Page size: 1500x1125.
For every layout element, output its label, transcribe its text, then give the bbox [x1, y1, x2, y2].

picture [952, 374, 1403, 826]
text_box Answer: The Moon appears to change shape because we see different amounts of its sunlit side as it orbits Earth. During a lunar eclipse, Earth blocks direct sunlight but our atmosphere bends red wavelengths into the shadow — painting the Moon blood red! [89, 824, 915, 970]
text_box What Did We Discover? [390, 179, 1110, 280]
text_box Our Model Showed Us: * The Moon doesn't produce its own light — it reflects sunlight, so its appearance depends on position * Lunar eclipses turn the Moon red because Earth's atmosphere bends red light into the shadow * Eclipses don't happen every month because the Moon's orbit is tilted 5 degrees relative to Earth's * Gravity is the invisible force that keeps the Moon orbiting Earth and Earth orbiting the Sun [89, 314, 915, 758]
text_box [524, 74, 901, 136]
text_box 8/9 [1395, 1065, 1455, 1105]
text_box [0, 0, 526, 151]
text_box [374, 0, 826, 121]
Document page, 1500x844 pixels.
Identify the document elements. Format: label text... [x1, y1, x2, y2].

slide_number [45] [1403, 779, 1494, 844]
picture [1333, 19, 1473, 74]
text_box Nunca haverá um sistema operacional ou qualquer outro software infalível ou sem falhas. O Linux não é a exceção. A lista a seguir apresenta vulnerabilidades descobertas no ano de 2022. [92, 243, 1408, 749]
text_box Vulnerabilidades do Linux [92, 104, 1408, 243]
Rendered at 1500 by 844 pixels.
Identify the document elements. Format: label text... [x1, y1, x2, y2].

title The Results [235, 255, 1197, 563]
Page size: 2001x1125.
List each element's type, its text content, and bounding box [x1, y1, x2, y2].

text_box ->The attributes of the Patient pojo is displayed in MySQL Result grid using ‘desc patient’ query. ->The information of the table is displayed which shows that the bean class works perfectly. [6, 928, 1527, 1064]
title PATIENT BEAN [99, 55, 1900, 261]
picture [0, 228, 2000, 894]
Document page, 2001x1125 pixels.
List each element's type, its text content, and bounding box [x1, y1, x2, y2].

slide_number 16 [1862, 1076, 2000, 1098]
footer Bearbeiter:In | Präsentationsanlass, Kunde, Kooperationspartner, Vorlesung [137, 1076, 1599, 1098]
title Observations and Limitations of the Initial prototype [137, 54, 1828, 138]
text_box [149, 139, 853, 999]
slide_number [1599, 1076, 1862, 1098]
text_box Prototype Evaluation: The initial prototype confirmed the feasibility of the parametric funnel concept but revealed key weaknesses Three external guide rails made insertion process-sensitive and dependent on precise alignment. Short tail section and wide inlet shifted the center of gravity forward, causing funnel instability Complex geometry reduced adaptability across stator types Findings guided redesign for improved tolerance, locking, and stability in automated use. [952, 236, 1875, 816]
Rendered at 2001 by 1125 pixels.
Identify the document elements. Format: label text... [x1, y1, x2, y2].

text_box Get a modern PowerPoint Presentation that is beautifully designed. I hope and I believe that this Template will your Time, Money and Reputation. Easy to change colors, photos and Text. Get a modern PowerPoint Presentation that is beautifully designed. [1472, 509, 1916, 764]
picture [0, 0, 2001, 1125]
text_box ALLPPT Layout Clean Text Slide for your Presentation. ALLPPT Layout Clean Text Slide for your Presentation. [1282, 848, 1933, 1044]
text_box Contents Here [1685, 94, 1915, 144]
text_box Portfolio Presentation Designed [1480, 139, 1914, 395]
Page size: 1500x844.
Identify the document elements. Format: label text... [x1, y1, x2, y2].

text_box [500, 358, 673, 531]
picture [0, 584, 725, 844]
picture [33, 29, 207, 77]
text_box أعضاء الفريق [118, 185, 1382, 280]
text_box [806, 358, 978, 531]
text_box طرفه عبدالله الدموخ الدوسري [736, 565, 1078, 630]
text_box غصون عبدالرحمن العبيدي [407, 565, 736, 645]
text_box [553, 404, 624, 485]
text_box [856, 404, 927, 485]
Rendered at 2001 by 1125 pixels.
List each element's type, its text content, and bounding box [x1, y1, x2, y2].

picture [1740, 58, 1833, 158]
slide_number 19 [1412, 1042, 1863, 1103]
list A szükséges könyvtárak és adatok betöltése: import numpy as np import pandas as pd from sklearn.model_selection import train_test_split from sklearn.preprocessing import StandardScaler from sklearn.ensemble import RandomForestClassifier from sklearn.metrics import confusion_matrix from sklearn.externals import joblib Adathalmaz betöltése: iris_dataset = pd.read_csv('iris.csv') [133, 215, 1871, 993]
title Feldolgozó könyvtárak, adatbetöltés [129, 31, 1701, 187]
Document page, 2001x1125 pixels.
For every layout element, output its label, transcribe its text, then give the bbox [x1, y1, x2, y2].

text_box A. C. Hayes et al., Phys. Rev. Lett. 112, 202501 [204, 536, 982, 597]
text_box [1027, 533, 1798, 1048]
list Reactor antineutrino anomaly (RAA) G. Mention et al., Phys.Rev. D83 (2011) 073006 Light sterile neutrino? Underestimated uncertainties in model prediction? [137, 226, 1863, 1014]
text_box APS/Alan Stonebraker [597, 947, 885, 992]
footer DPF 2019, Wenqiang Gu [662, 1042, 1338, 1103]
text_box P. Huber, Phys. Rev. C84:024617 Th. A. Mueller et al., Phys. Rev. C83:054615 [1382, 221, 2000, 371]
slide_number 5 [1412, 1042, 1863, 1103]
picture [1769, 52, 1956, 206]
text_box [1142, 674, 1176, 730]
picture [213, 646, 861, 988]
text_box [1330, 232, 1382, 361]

◆ ◆ ◆ ◆

■ What the task requires: The lines holding the string "size" are what is needed from the material above.

■ Answer to this task:
Page size: 1500x1125.
Page size: 2001x1125.
Page size: 1500x844.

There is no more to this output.